CONFORMATION AND ELECTRONIC STRUCTURE OF BIOLOGICAL MOLECULES

生物分子的构象和电子结构

• 批准号: 3940616
• 负责人: W A EATON
• 金额: --
• 依托单位: NATIONAL INSTITUTE OF DIABETES AND DIGESTIVE AND KIDNEY DISEASES
• 依托单位国家: 美国
• 资助国家: 美国
• 起止时间: 至
• 项目状态: 未结题
• 来源: https://reporter.nih.gov/project-details/3940616
• 关键词: Raman spectrometry; atomic absorption spectrometry; birefringences; carbon monoxide; chemical structure function; conformation; dichroism; heme; hemoglobin As; hemoprotein structure; laser spectrometry; ligands; molecular energy level; photolysis; quantum chemistry

Time resolved optical spectroscopy with nanosecond lasers and molecular dynamics calculations have been employed to investigate ligand rebinding and conformational changes in hemoglobin subsequent to photodissociation of the carbon monoxide complex. In order to precisely measure the time course of the changes in the conformation of the deoxy photoproduct, which produce small spectral changes, as well as to determine the kinetics of ligand rebinding, as automated, sensitive nanosecond spectrometer has been developed to measure time-resolved spectra. The spectra have been analyzed using singular value decomposition to produce a set of orthonormal basis spectra and the time course of their amplitudes. With these techniques the kinetics of ligand rebinding and conformational changes have been studied with hemoglobins initially in the R and T quaternary structure. The R to T quaternary transition is observed for the completely unliganded R state molecule to occur at about 0.02 ms, while both R and T state molecules show tertiary conformational relaxations at about 50 ns and 500 ns. The 50 ns relaxation is simultaneous with geminate rebinding, suggesting that it is caused by motion of the ligand out of the heme pocket. Using the simplest kinetic model, a comparison of the geminate kinetics for R and T state molecules indicate that the difference in the factor of about 50 in the overall rate of ligand binding to the R and T states can be explained by differences in binding rates to the heme from within the heme pocket. Changes in the barriers to motion of the ligand inside the protein or between the protein and the solvent appear to play a minor role in determining the difference in overall rates. The photodissociation process is being simulated using the technique of molecular dynamics, which describes the motion of the individual atoms. Calculations on a complete tetramer in vacuo show that the heme conformation change is a sub- picosecond process and that the excess vibrational energy of the heme is deposited in the surrounding protein in about 20 ps. The trajectories are being analyzed to determine the response of the globin conformation to the change in heme conformation.

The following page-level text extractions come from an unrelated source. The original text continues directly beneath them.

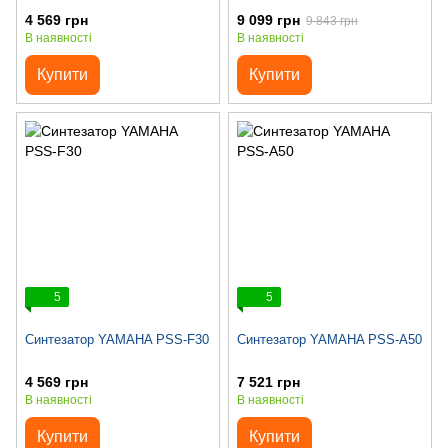
4 569 грн
9 099 грн
9 843 грн
В наявності
В наявності
Купити
Купити
5
5
Синтезатор YAMAHA PSS-F30
Синтезатор YAMAHA PSS-A50
4 569 грн
7 521 грн
В наявності
В наявності
Купити
Купити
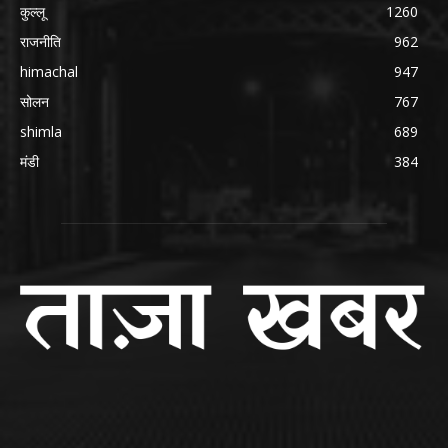
कुल्लू
1260
राजनीति
962
himachal
947
सोलन
767
shimla
689
मंडी
384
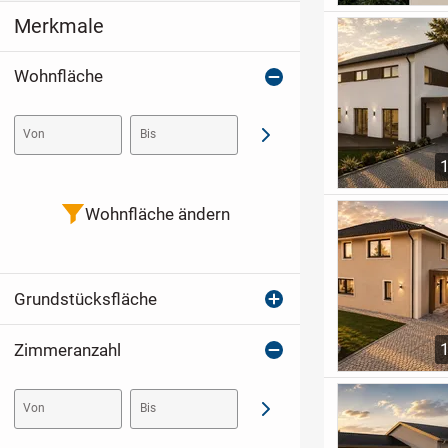
Merkmale
Wohnfläche
Von
Bis
Abschicken
Wohnfläche ändern
Grundstücksfläche
Zimmeranzahl
Von
Bis
Abschicken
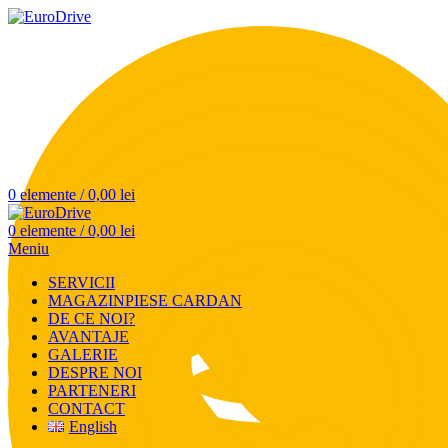
0
elemente
/
0,00
lei
0
elemente
/
0,00
lei
Meniu
SERVICII
MAGAZIN
PIESE CARDAN
DE CE NOI?
AVANTAJE
GALERIE
DESPRE NOI
PARTENERI
CONTACT
English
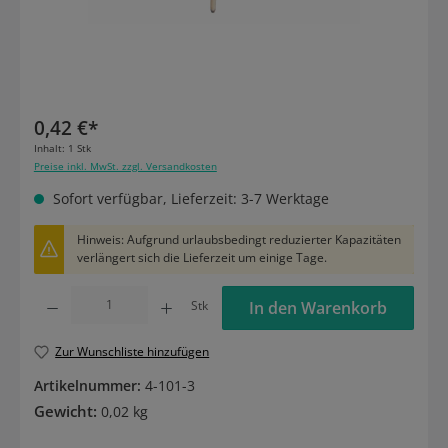
0,42 €*
Inhalt:
1 Stk
Preise inkl. MwSt. zzgl. Versandkosten
Sofort verfügbar, Lieferzeit: 3-7 Werktage
Hinweis: Aufgrund urlaubsbedingt reduzierter Kapazitäten
verlängert sich die Lieferzeit um einige Tage.
Produkt Anzahl: Gib den gewünschten Wert ein oder benutze die Schaltflächen um die
Stk
In den Warenkorb
Zur Wunschliste hinzufügen
Artikelnummer:
4-101-3
Gewicht:
0,02 kg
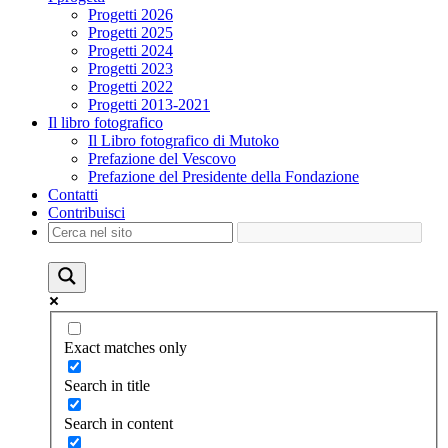
Progetti 2026
Progetti 2025
Progetti 2024
Progetti 2023
Progetti 2022
Progetti 2013-2021
Il libro fotografico
Il Libro fotografico di Mutoko
Prefazione del Vescovo
Prefazione del Presidente della Fondazione
Contatti
Contribuisci
Exact matches only
Search in title
Search in content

时间通过纳秒激光解析光谱法和 分子动力学计算已采用 研究配体重新固定和构象变化 碳的光解离后血红蛋白 一氧化物复合物。 为了精确衡量时间课程 脱氧光产物构象的变化， 会产生较小的光谱变化，并确定 自动化，敏感的纳米秒 已经开发了光谱仪以测量时间分辨 光谱。 使用单数值对光谱进行了分析 分解以产生一组正直基谱和 他们振幅的时间过程。 使用这些技术 配体重构和构象变化的动力学已经 最初在R和T季前研究中使用血红蛋白进行研究 结构。 观察到的r到第四纪转变 完全无配合的R状态分子发生在约0.02 MS，而R和T状态分子均显示三级 大约50 ns和500 ns的构象放松。 50 ns 放松是同时饰有geminate重新扎的，暗示 它是由配体从血红素口袋中运动引起的。 使用最简单的动力学模型，Geminate的比较 R和T状态分子的动力学表明差异 在配体结合的总体速率中约为50倍 R和T状态可以通过绑定的差异来解释 血红素口袋内的血红素率。 变化 蛋白质内或在蛋白质内运动的障碍 蛋白质和溶剂似乎在确定 总比率差异。 使用的光解离过程正在使用 分子动力学技术，描述了运动的运动 个体原子。 在完整的四聚体上计算 真空表明，血红素构象变化是一个子 picsecond的过程和过多的振动能 血红素在大约20 ps中沉积在周围蛋白质中。 这 正在分析轨迹以确定 球蛋白构象对血红素构象的变化。